Ten years ago, two friends staged an intervention. "I'm fine," I said automatically. They wouldn't accept it.
"You fix everyone's problems," one said. "But you never let anyone fix yours." The other nodded. "Real friendship can't be this one-sided."
They were right. Since childhood, I'd been the designated problem solver. High school drama? I mediated. College relationships? I counseled. Work conflicts? I resolved. No wonder I became a product manager—I'd been building bridges between people my entire life.
But fixing others became my way of hiding. The better I got at solving problems, the harder it became to share my own. The ultimate paradox: the very skill that made me successful was silently undermining every relationship I built.
The tech world rewards this pattern. We celebrate the leader who "has it all figured out," the manager who never shows doubt. Behind closed doors, every executive I know wrestles with existential fears. Yet we maintain the performance, each of us thinking we're the only one struggling.

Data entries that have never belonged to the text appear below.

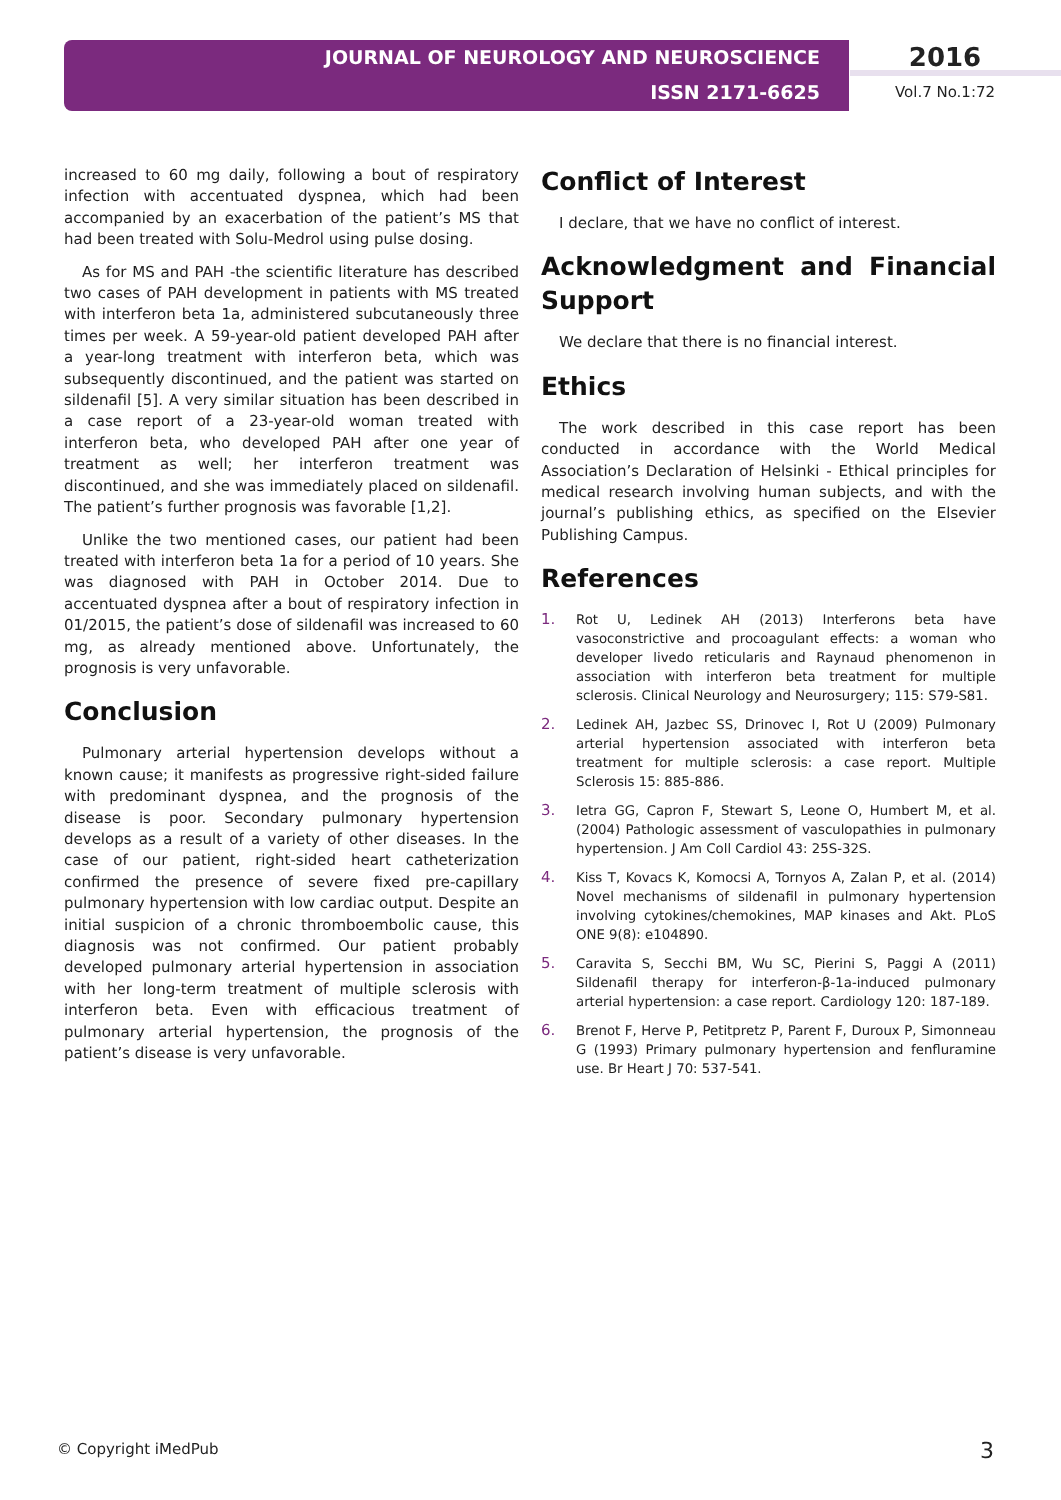JOURNAL OF NEUROLOGY AND NEUROSCIENCE
ISSN 2171-6625
2016
Vol.7 No.1:72
increased to 60 mg daily, following a bout of respiratory infection with accentuated dyspnea, which had been accompanied by an exacerbation of the patient’s MS that had been treated with Solu-Medrol using pulse dosing.
As for MS and PAH -the scientific literature has described two cases of PAH development in patients with MS treated with interferon beta 1a, administered subcutaneously three times per week. A 59-year-old patient developed PAH after a year-long treatment with interferon beta, which was subsequently discontinued, and the patient was started on sildenafil [5]. A very similar situation has been described in a case report of a 23-year-old woman treated with interferon beta, who developed PAH after one year of treatment as well; her interferon treatment was discontinued, and she was immediately placed on sildenafil. The patient’s further prognosis was favorable [1,2].
Unlike the two mentioned cases, our patient had been treated with interferon beta 1a for a period of 10 years. She was diagnosed with PAH in October 2014. Due to accentuated dyspnea after a bout of respiratory infection in 01/2015, the patient’s dose of sildenafil was increased to 60 mg, as already mentioned above. Unfortunately, the prognosis is very unfavorable.
Conclusion
Pulmonary arterial hypertension develops without a known cause; it manifests as progressive right-sided failure with predominant dyspnea, and the prognosis of the disease is poor. Secondary pulmonary hypertension develops as a result of a variety of other diseases. In the case of our patient, right-sided heart catheterization confirmed the presence of severe fixed pre-capillary pulmonary hypertension with low cardiac output. Despite an initial suspicion of a chronic thromboembolic cause, this diagnosis was not confirmed. Our patient probably developed pulmonary arterial hypertension in association with her long-term treatment of multiple sclerosis with interferon beta. Even with efficacious treatment of pulmonary arterial hypertension, the prognosis of the patient’s disease is very unfavorable.
Conflict of Interest
I declare, that we have no conflict of interest.
Acknowledgment and Financial Support
We declare that there is no financial interest.
Ethics
The work described in this case report has been conducted in accordance with the World Medical Association’s Declaration of Helsinki - Ethical principles for medical research involving human subjects, and with the journal’s publishing ethics, as specified on the Elsevier Publishing Campus.
References
1. Rot U, Ledinek AH (2013) Interferons beta have vasoconstrictive and procoagulant effects: a woman who developer livedo reticularis and Raynaud phenomenon in association with interferon beta treatment for multiple sclerosis. Clinical Neurology and Neurosurgery; 115: S79-S81.
2. Ledinek AH, Jazbec SS, Drinovec I, Rot U (2009) Pulmonary arterial hypertension associated with interferon beta treatment for multiple sclerosis: a case report. Multiple Sclerosis 15: 885-886.
3. Ietra GG, Capron F, Stewart S, Leone O, Humbert M, et al. (2004) Pathologic assessment of vasculopathies in pulmonary hypertension. J Am Coll Cardiol 43: 25S-32S.
4. Kiss T, Kovacs K, Komocsi A, Tornyos A, Zalan P, et al. (2014) Novel mechanisms of sildenafil in pulmonary hypertension involving cytokines/chemokines, MAP kinases and Akt. PLoS ONE 9(8): e104890.
5. Caravita S, Secchi BM, Wu SC, Pierini S, Paggi A (2011) Sildenafil therapy for interferon-β-1a-induced pulmonary arterial hypertension: a case report. Cardiology 120: 187-189.
6. Brenot F, Herve P, Petitpretz P, Parent F, Duroux P, Simonneau G (1993) Primary pulmonary hypertension and fenfluramine use. Br Heart J 70: 537-541.
© Copyright iMedPub 3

Now, with two young kids, the weight feels heavier. Late-night product sessions competed with bedtime duty. Founder pitches clash with school pickups. Each morning brings the crushing pressure to excel in both worlds. When friends ask how I manage, my rehearsed response is ready: "It's all good." But behind that wall lies deeper truth: some days I wonder if I'm failing at both.
That decade-old conversation echoes differently now. Every time I deflect, I remember their faces—friends who cared enough to call my bluff. Vulnerability isn't something you master. It's a daily choice to let people see the mess behind the solutions.
I'm still learning how to ask for help. But at least I've stopped pretending I don't need it.